La sonnette d'alarme des menaces écologiques est maintenant tirée. Tout le monde comprend qu'il ne s'agit pas d'une lubie des verts , mais d'un enjeu vital pour la survie du genre humain. L'engagement écologique rencontre une forte résonance dans le cœur des croyants. Respecter la création et ne pas voler les générations futures, c'est un devoir que Dieu nous fait.
La place des Églises
Il faudrait aussi arriver à s'expliquer sur la place des Églises et des religions, dans la société. Le mot laïcité a des sens tellement variés — et contradictoires dans la bouche de ses différents utilisateurs ! La construction de l'Europe, où se mêlent des traditions diverses, peut aider la France à trouver en ce domaine un chemin nouveau.
L'influence d'un citoyen peut paraître minime, si elle se limite à son bulletin de vote. Mais l'action d'un chrétien ne saurait s'arrêter à l'accomplissement de son devoir électoral. Nul ne doit minimiser sa responsabilité. La communauté chrétienne encourage tous ses membres, en particulier les jeunes, à s'engager dans la chose politique (res publica). Le Pape Pie XI nous a éclairés en affirmant que l'engagement politique est la forme suprême de la charité.
Pour autant, les chrétiens n'oublient pas qu'ils ont d'abord pour mission de toujours prier sans se décourager (Luc 18, 1). Prions donc pour les candidats aux élections présidentielles, législatives ou municipales. Ce n'est pas facile de prier pour ceux que l'on regarde comme des adversaires ou des dangers pour la vie sociale. Prions aussi pour les électeurs, afin que leur choix soit inspiré par l'amour des autres et le bien commun, plutôt que par l'intérêt personnel. Il est heureux que l'on entende ces intentions à la prière universelle, au cours de nos eucharisties ; j'espère qu'elles ont aussi place dans le secret de notre prière personnelle.

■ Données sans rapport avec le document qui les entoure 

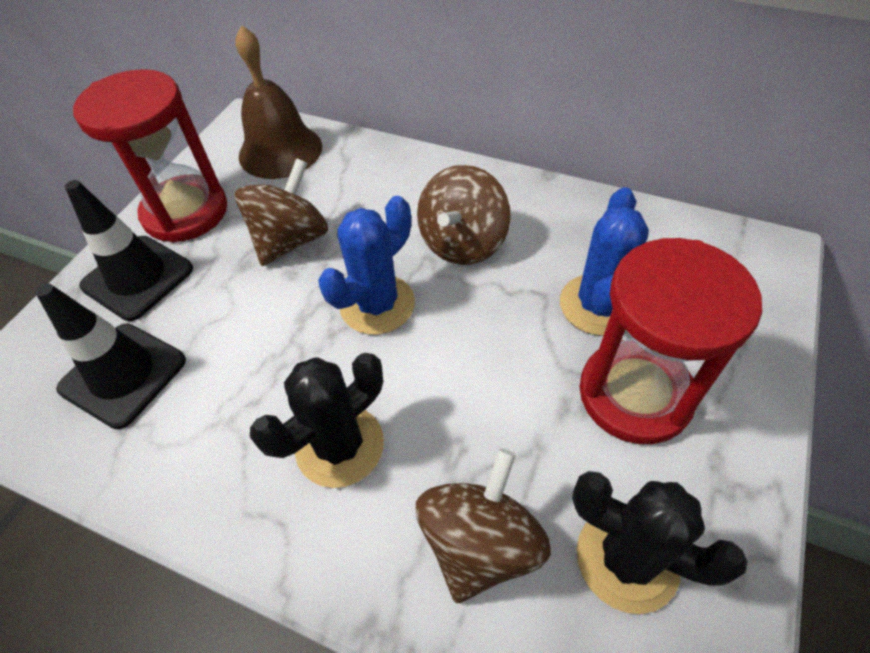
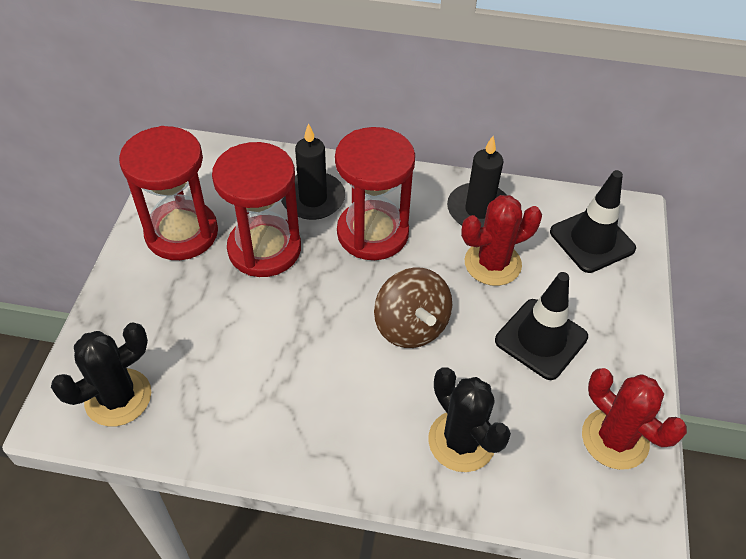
black candle: 0 -> 2
blue cactus: 2 -> 0
brown bell: 1 -> 0
brown spinning top: 3 -> 1
red cactus: 0 -> 2
red hourglass: 2 -> 3

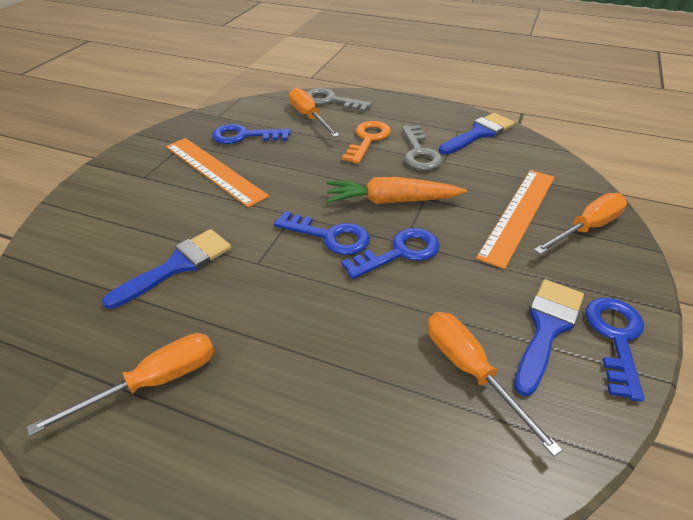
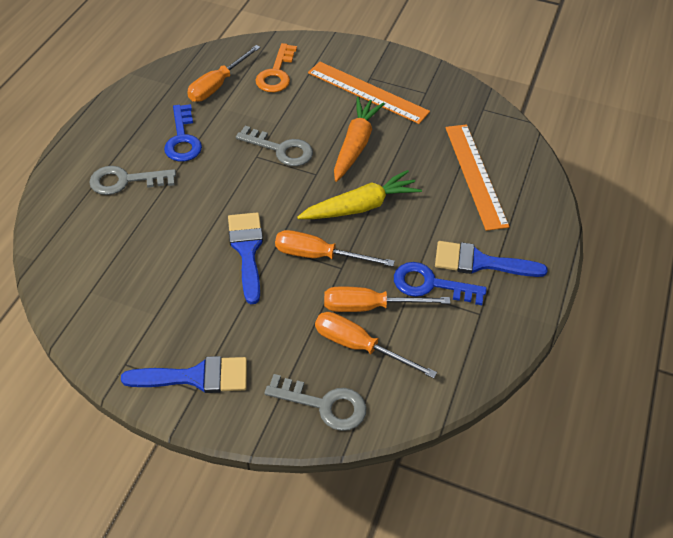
blue key: 4 -> 2
grey key: 2 -> 3
yellow carrot: 0 -> 1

Nous avons mission de prier pour l'ensemble de la société civile, afin qu'elle vive les mois à venir comme un vrai débat où les convictions de chacun puissent être exprimées librement et dans le respect des autres. On peut prier dès maintenant pour ceux qui seront élus car les responsabilités qui les attendent sont grandes et difficiles à exercer. Les chrétiens qui assument la responsabilité de gouverner ou de légiférer ont particulièrement besoin de notre aide et de notre soutien dans leur travail. Ils sont appelés à montrer une cohérence entre leur foi et leur engagement, l'esprit de l'Évangile et le service de la société actuelle. Puissent-ils, comme dit le Concile, Mener toutes leurs activités terrestres en unissant dans une vivante synthèse tous les efforts humains, familiaux, professionnels, scientifiques ou techniques, et les valeurs religieuses, sous la haute ordonnance desquelles tout est coordonné à la gloire de Dieu [1].
+ Cardinal Philippe Barbarin,
archevêque de Lyon .
[1] Gaudium et Spes, 43. Voir aussi Questions sur l'engagement et le comportement des catholiques dans la vie politique, Note doctrinale de la Congrégation pour la Doctrine de la foi, in La Documentation catholique, 2 février 2003, n° 2285.